Unbolted
- Company type: Privately held company
- Industry: Financial services and Pawnbroker
- Founded: 2014; 12 years ago
- Founders: Ashwin Parmeswaran and Rito Haldar
- Headquarters: London, United Kingdom
- Services: Luxury Asset Loans
- Website: unbolted.com

= Unbolted =

Unbolted is a UK based online personal asset-based peer-to-peer lending platform and pawnbroker, where individuals can borrow from other individuals by using high value personal assets such as luxury watches, cars, fine arts, antiques, jewellery and commodities such as gold. The company started trading in November 2014 and has its offices in London.

==History==
Unbolted was set up by Ashwin Parmeswaran and Rito Haldar with an aim to make short-term borrowing transparent, affordable and convenient for consumers and small business owners, by using their high-value personal assets to access low-cost loans.
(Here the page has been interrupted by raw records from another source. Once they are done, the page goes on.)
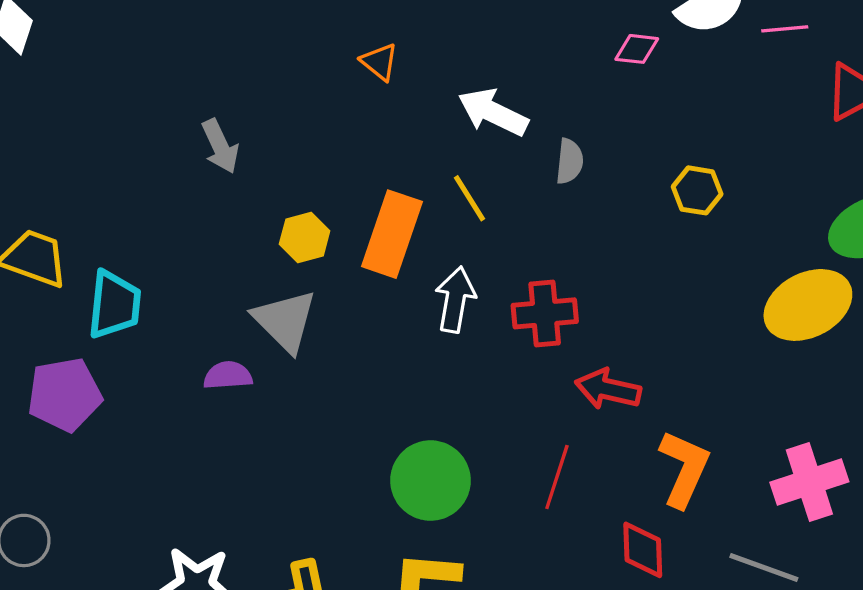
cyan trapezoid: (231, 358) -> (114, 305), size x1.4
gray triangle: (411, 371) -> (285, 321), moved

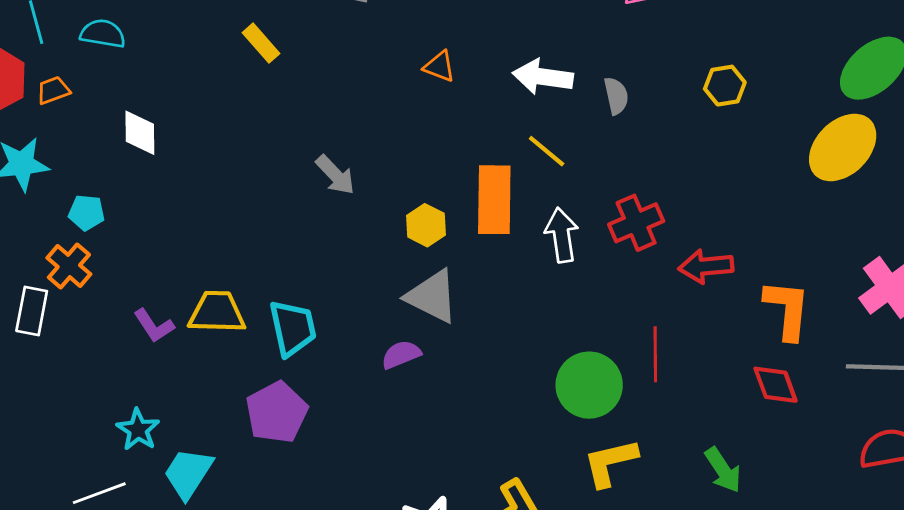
red line: (557, 477) -> (655, 354), moved

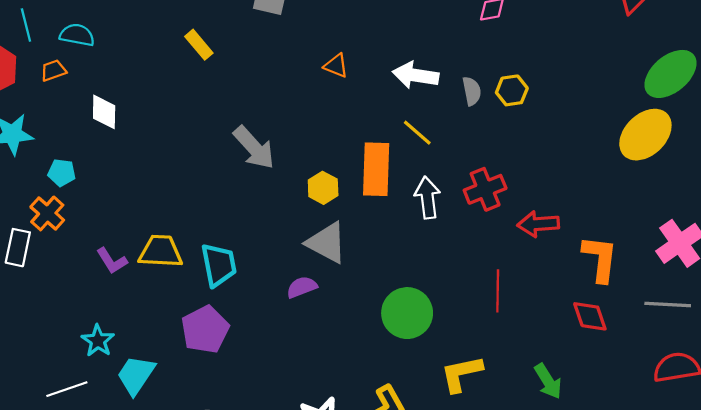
yellow hexagon: (725, 86) -> (512, 90), moved
orange trapezoid: (53, 90) -> (53, 70), moved
gray arrow: (335, 175) -> (254, 148), size x1.4
green circle: (589, 385) -> (407, 313), moved

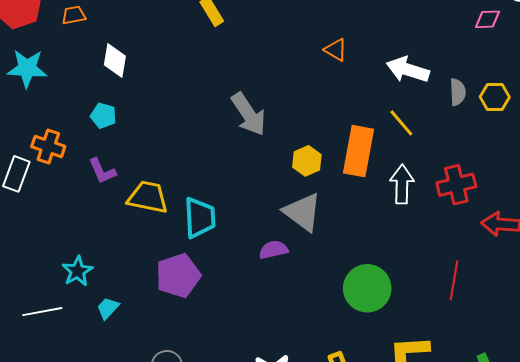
cyan pentagon: (62, 173) -> (103, 116), moved
orange cross: (47, 213) -> (48, 147), turned -32
purple L-shape: (112, 261) -> (102, 171), moved
cyan trapezoid: (136, 375) -> (108, 308), size x0.6

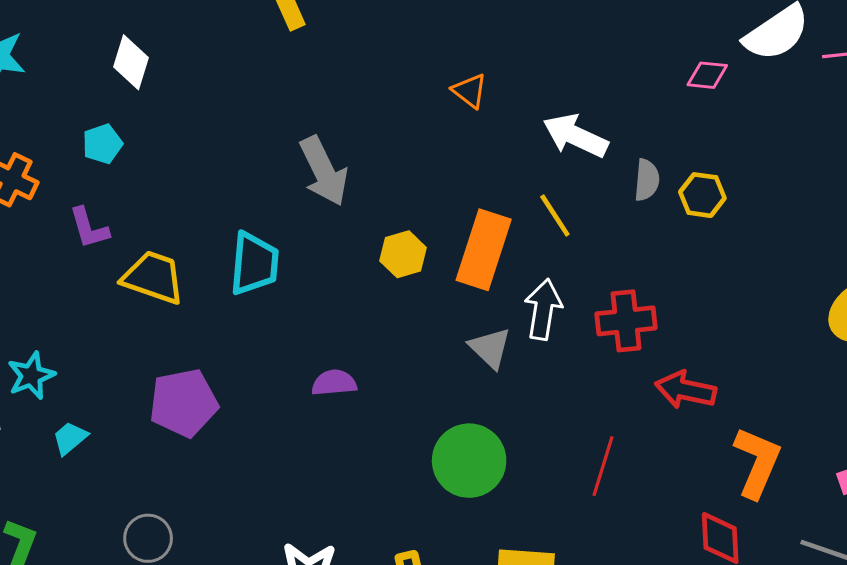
cyan pentagon: (103, 116) -> (102, 144), turned 30
gray triangle: (303, 212) -> (490, 348), moved, size x0.7
cyan trapezoid: (200, 218) -> (254, 264), moved

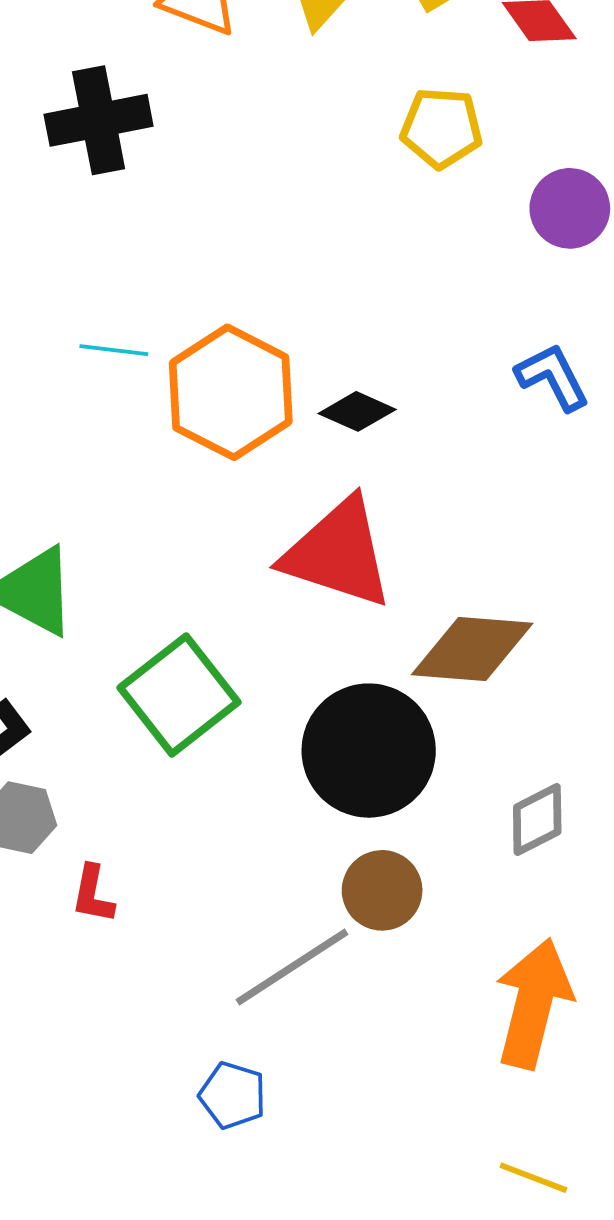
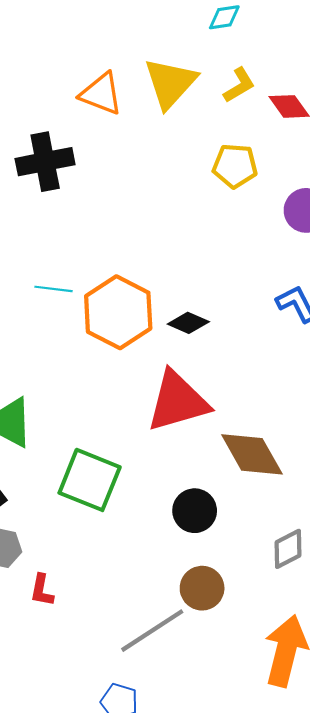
red triangle: (338, 553) -> (178, 401), turned -34
brown diamond: (472, 649) -> (252, 454), turned 56
green square: (179, 695) -> (90, 480), turned -30
black circle: (369, 751) -> (195, 511), size x0.6

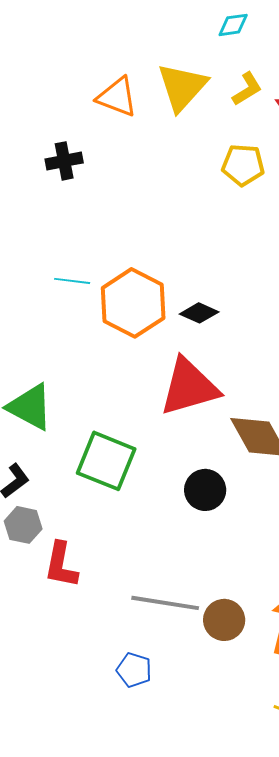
black cross: (45, 162) -> (64, 161), size x0.7
brown circle: (202, 588) -> (224, 620), moved
red L-shape: (42, 590) -> (61, 565), size x1.5
gray line: (152, 631) -> (165, 603), turned 42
It raised seed funding in July 2014 prior to its public launch in November 2014.

Unbolted offers short-term loans of various types:
- 'Buy now, pay later' loans which allow auction participants at various partner sites (such as Forum Auctions) to bid on items without having the upfront cash.
- Sale advance loans, which allow vendors to receive up to half of their auction reserve before the auction takes place.
- Personal asset bridge loans and working capital loans offered to watch dealers.

Unbolted previously offered 'Gold Trust' loans, which helped to protect lenders from gold price volatility. When issuing these loans, Unbolted used to purchase exchange-traded derivatives (ETF put options) that paid off in the event that gold prices fell. When new FCA regulations came into place in December 2019, Unbolted ended Gold Trust protection for any new gold/precious metal loans.